DiBernardi also wanted people to know that fire departments will install smoke and carbon monoxide alarms in homes that don’t have them. Call your local department to set up the installation, especially if you use a supplemental means of heating your home.
Meanwhile, the U.S. Fire Administration encourages everyone to practice the following fire safety steps to keep those home fires safely burning:
Keep Fireplaces and Wood Stoves Clean
Have your chimney or wood stove inspected and cleaned annually by a certified chimney specialist.
Clear the area around the hearth of debris, decorations and flammable materials.
Leave glass doors open while burning a fire. Leaving the doors open ensures that the fire receives enough air to ensure complete combustion and keeps creosote from building up in the chimney.
Close glass doors when the fire is out to keep air from the chimney opening from getting into the room. Most glass fireplace doors have a metal mesh screen which should be closed when the glass doors are open. This mesh screen helps keep embers from getting out of the fireplace area.
Always use a metal mesh screen with fireplaces that do not have a glass fireplace door.
Install stovepipe thermometers to help monitor flue temperatures.
Keep air inlets on wood stoves open, and never restrict air supply to fireplaces. Otherwise you may cause creosote buildup that could lead to a chimney fire.
Use fire-resistant materials on walls around wood stoves.
Safely Burn Fuels
Never use flammable liquids to start a fire.
Use only seasoned hardwood. Soft, moist wood accelerates creosote buildup. In pellet stoves, burn only dry, seasoned wood pellets.
Build small fires that burn completely and produce less smoke.
Never burn cardboard boxes, trash or debris in your fireplace or wood stove.
When building a fire, place logs at the rear of the fireplace on an adequate supporting grate.
Never leave a fire in the fireplace unattended. Extinguish the fire before going to bed or leaving the house.
Allow ashes to cool before disposing of them. Place ashes in a tightly covered metal container and keep the ash container at least 10 feet away from your home and any other nearby buildings. Never empty the ash directly into a trash can. Douse and saturate the ashes with water.

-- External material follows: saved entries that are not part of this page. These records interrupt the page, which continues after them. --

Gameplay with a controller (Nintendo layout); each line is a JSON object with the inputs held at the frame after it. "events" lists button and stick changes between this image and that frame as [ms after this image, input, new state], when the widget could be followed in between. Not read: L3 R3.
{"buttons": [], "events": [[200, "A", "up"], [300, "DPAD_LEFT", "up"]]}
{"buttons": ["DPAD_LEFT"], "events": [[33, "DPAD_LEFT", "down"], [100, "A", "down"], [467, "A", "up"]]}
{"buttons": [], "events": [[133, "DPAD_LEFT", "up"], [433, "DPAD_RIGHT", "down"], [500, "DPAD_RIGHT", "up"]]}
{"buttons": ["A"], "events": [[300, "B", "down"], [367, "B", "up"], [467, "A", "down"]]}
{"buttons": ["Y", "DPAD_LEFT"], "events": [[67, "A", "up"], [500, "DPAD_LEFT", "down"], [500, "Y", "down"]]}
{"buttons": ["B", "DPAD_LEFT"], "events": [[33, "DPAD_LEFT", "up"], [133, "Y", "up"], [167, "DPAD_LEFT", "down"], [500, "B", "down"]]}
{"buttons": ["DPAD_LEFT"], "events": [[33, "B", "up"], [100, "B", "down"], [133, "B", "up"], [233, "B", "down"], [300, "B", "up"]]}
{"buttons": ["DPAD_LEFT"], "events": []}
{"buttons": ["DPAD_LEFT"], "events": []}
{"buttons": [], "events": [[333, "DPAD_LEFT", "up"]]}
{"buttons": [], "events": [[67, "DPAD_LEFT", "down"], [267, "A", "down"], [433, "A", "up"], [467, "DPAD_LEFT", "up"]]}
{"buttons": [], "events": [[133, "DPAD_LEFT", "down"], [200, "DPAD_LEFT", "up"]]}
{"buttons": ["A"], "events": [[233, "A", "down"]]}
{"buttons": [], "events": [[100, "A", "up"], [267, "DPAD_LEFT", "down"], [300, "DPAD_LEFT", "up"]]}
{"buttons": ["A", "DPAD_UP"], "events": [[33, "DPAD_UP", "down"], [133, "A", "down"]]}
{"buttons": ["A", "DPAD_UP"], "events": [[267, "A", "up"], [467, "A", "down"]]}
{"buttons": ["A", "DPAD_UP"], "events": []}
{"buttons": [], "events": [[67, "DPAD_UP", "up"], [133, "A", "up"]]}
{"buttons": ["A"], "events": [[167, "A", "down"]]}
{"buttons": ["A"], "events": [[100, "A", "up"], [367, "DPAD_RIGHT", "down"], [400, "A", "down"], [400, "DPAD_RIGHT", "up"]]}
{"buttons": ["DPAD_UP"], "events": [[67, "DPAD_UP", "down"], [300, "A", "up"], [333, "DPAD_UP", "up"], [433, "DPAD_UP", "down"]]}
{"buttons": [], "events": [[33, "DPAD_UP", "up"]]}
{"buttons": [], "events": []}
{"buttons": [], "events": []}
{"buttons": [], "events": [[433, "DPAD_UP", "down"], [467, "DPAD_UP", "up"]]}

Protect the Outside of Your Home
Stack firewood outdoors at least 30 feet away from your home.
Keep the roof clear of leaves, pine needles and other debris.
Cover the chimney with a mesh screen spark arrester.
Remove branches hanging above the chimney, flues or vents.
Protect the Inside of Your Home
Install smoke alarms on every level of your home and inside and outside of sleeping areas. Test them monthly and change the batteries at least once a year. Consider installing the new long life smoke alarms.
Provide proper venting systems for all heating equipment.
Extend all vent pipes at least 3 feet above the roof.